Democrats to Trump: Stop tweeting about possible Syria strikes

Washington (United States) (AFP) –


Several Democratic lawmakers upbraided President Donald Trump on Friday for using social media to telegraph potential attacks against Syria, warning that his "reckless" and "taunting" language endangers American troops.

Nine members of the House of Representatives, all of them US military veterans, urged the president to immediately halt his provocations, which included tweets this week after an apparent chemical weapons attack in the Syrian town of Douma where the British government estimates up to 75 people were killed.

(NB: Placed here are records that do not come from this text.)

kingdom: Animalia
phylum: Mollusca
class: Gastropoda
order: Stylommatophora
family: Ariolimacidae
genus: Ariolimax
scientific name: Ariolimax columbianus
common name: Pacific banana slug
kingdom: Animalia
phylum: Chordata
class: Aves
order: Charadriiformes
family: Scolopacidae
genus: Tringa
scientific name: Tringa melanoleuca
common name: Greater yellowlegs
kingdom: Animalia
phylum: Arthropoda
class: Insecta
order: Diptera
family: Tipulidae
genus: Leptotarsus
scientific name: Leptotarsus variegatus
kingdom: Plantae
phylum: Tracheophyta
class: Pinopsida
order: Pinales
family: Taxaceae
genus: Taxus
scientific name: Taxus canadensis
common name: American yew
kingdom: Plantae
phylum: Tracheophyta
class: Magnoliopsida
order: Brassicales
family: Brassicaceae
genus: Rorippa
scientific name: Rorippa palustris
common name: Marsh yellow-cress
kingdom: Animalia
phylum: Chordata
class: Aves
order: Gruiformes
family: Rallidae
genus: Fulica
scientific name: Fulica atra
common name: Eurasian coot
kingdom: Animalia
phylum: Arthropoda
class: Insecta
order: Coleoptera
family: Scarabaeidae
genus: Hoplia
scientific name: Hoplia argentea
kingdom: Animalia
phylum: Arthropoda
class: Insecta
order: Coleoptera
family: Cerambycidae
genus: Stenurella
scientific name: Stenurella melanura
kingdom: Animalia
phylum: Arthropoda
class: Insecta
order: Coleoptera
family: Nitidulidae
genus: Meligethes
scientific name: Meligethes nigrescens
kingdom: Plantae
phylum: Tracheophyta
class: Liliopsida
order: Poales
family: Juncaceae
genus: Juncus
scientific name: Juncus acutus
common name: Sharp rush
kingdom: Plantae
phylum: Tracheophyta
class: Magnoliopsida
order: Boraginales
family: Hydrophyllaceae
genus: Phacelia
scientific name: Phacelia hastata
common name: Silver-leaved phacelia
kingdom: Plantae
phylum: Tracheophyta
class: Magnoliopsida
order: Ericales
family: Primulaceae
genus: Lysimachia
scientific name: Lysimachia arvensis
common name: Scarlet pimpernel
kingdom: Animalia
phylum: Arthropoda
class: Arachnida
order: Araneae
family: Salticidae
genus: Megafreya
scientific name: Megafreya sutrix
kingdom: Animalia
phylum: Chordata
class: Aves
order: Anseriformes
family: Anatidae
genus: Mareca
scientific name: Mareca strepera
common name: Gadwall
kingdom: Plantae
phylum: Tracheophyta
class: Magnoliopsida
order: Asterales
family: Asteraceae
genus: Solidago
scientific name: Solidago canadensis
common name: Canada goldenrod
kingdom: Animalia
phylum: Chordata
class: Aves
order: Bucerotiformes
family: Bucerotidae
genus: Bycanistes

"As military veterans, we are profoundly concerned about the president's reckless use of Twitter and other public forums to discuss the use of military force in Syria," Mike Thompson, Ted Lieu, Seth Moulton and others said in a joint statement.

The group acknowledged that deliberate punitive strikes against Syria should be weighed, given the horrors of an attack that the White House blames squarely on the Syrian regime.

But the lawmakers said Trump's "taunting and flippant language" must stop.

"We have looked the horrors of war head on and we know that launching missiles is a serious matter," they added. "We know that the president's strategy is reckless and irresponsible, and that it endangers our men and women serving in uniform."

On Wednesday, the US commander in chief dramatically escalated tensions after the Syrian regime's most powerful ally, Russia, threatened retaliatory action if US missiles are launched at Syria.

"Russia vows to shoot down any and all missiles fired at Syria. Get ready Russia, because they will be coming, nice and new and 'smart!' Trump tweeted.

After missing self-imposed deadlines for a course of action, Trump put off a final Syria decision and softened his timeframe.

"Never said when an attack on Syria would take place. Could be very soon or not so soon at all!" he wrote.

Before his presidency, Trump spoke out against US administrations telegraphing their military plans.

During the 2016 campaign, he criticized president Barack Obama and Trump's chief Democratic rival Hillary Clinton for being too transparent about how they would use US forces or react to military threats.